Neue Bauprojekte:Wohnen in der Genossenschaft: "Das ist der Jackpot!"

Kooperative Großstadt,  junge Wohnungsbaugenossenschaft im Kulturraum Lothringer 13

Vorstand Christian Hadaller (r.) und einige Mitgründer der Kooperative Großstadt stellen bei einem Informationstreffen in Haidhausen ihr Projekt vor.

(Foto: Florian Peljak)
  • Die Stadt vergibt immer mehr Grundstücke an Wohnungsgenossenschaften.
  • Wer in eine solche Genossenschaft eintritt, soll in absehbarer Zeit und unbefristet eine bezahlbare Wohnung bekommen.
  • Nun finden sich ganz neue Gruppen zusammen, die ihre ersten Häuser planen - wie die "Kooperative Großstadt" etwa in Riem.

Von Anna Hoben

Der Mann mit dem Hipsterbart, letzte Reihe, direkt an der Eingangstür, er fasst nach anderthalb Stunden nochmals zusammen: "Hab' ich das richtig verstanden? Man kriegt für 50 000 Euro lebenslanges Wohnrecht, und man ist unkündbar, in München. Das ist der Jackpot!" Lachen, Nicken, Murmeln.

Ja, klar: in eine Genossenschaft eintreten und in absehbarer Zeit und auf unbefristete Zeit eine Wohnung mit bezahlbarer Miete bekommen, besser geht es kaum. Deshalb ist der Begegnungsraum der Haidhauser Kunsthalle Lothringer 13 an diesem Abend rappelvoll. So voll, dass neue Stühle herangeschleppt werden, so voll, dass einige am Eingang stehen müssen, so voll, dass jemand nach vorne ruft, draußen vor der Tür warteten noch drei Rollstuhlfahrer, wo die sich denn nun noch hinstellen könnten.

Auch um viertel nach Sieben drängen noch Leute nach, jemand ruft: "Das ist zu klein hier", und damit ist man passenderweise genau beim Thema, diesem Münchner Grundproblem: immer mehr Menschen, wo sollen die bloß alle hin. Zu wenig Wohnraum, die Stadt zu eng. Ungefähr 70 bis 80 Menschen sind gekommen, um zu hören, was die "Kooperative Großstadt" vorhat, zunächst auf dem Grundstück, für das sie im vergangenen Dezember den Zuschlag von der Stadt erhalten hat.
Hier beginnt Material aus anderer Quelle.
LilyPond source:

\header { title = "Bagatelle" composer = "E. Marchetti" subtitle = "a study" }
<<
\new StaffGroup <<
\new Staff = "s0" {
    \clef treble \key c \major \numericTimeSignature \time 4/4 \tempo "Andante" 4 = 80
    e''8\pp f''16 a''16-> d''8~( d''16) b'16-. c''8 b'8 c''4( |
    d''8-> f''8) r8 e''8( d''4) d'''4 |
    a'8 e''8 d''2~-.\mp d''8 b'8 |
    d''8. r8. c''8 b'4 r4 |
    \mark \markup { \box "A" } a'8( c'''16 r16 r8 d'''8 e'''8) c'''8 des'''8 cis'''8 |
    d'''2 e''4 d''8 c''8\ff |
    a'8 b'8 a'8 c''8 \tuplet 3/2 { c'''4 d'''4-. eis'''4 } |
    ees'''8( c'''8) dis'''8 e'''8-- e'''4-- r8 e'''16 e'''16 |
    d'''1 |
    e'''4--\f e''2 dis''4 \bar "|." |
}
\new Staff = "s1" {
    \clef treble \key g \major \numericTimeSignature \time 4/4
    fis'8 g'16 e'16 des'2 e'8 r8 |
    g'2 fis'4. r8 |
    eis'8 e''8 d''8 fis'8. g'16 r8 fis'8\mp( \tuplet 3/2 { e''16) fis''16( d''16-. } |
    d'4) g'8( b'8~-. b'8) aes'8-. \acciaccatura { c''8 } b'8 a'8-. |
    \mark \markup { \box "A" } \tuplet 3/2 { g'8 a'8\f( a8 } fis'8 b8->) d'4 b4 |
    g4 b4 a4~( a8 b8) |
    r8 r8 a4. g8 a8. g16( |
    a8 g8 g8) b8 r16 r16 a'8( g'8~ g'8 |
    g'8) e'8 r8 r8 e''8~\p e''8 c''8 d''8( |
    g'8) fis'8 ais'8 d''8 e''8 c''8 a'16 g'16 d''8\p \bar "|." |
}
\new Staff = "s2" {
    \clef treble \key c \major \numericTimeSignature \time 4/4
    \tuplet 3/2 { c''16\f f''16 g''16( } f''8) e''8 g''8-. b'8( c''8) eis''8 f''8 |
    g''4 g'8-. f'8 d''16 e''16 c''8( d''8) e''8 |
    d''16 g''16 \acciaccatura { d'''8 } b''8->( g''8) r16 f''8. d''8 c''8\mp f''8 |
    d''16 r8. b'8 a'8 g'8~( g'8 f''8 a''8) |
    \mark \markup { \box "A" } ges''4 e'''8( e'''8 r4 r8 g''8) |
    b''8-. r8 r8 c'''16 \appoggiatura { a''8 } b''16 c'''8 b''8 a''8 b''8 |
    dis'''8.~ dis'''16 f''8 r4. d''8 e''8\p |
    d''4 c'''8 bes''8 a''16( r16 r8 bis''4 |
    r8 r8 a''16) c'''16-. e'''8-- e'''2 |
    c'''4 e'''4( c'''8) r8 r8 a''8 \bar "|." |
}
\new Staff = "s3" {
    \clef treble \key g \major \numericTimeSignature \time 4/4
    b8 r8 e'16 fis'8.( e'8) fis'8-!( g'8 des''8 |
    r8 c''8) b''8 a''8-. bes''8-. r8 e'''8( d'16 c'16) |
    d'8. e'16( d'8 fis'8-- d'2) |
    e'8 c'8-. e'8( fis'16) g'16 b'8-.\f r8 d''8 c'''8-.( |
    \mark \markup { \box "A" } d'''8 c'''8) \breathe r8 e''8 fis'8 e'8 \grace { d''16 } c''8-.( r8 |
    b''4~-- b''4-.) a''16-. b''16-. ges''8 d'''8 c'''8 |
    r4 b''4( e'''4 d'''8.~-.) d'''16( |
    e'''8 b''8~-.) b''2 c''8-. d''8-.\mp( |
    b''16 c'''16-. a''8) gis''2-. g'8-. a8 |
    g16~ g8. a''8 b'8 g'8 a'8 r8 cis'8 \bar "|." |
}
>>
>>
Seit Oktober 2015 ist die "Kooperative Großstadt" als Genossenschaft im Handelsregister eingetragen, 45 Mitglieder hat sie mittlerweile und jede Menge Ideen, die mit der Grundstückszusage nun immer konkreter werden.

Sie müssen ranklotzen jetzt, es gibt Vorgaben, die Zeit drängt. Erst einmal ein Jahr lang nach Bewohnern schauen, das ist nicht drin; im März soll der Architekturwettbewerb starten, im Sommer von einer Jury der beste Entwurf gekürt werden. Anfang 2019 soll Baubeginn sein, und dann, im Sommer 2020, werden, wenn alles nach Plan geht, die ersten Bewohner ihre Umzugskisten ins Haus tragen. Knapp 50 000 Euro Einlagen für eine 75-Quadratmeter-Wohnung, dazu stabile 720 Euro Kaltmiete im Monat. Der München-Jackpot.

Los ging alles so, wie viele gute Dinge losgehen: mit einer Unzufriedenheit. Den Architekten, die sich als Gründungsmitglieder zusammentaten, ging es gar nicht so sehr um die Wohnungsnot in München, sondern um inhaltliche Positionen. Sie vermissten in der Stadt die richtig guten Wohnhäuser und übten Kritik an der Praxis von Architekturwettbewerben. Um nicht im Jammern zu verharren, beschlossen sie schließlich, selbst aktiv zu werden, als Genossenschaft. "Man sieht das in ganz Europa", sagt der Architekt Christian Hadaller, der im Vorstand der Kooperative sitzt, "Genossenschaften sind die Vorreiter, die Innovation vorantreiben."

Die Genossen von der Kooperative wollen nicht nur eine Plattform für Ideen aus der Stadtgesellschaft sein, sondern auch ein Akteur auf dem Münchner Wohnungsmarkt werden. Nun, mit dem ersten Grundstück, wird es konkret, und hier, im Konkreten, versteckt sich der einzige kleine Haken, wenn ein Jackpot einen Haken haben kann. Denn das Grundstück, das die Häuslebauer von der Stadt bekommen haben, es befindet sich nicht in Neuhausen, nicht in Schwabing, nicht in Giesing, sondern in Riem. Genauer: im hinteren Teil, am Übergang zur Parklandschaft, nahe der U-Bahn-Haltestelle Messestadt Ost.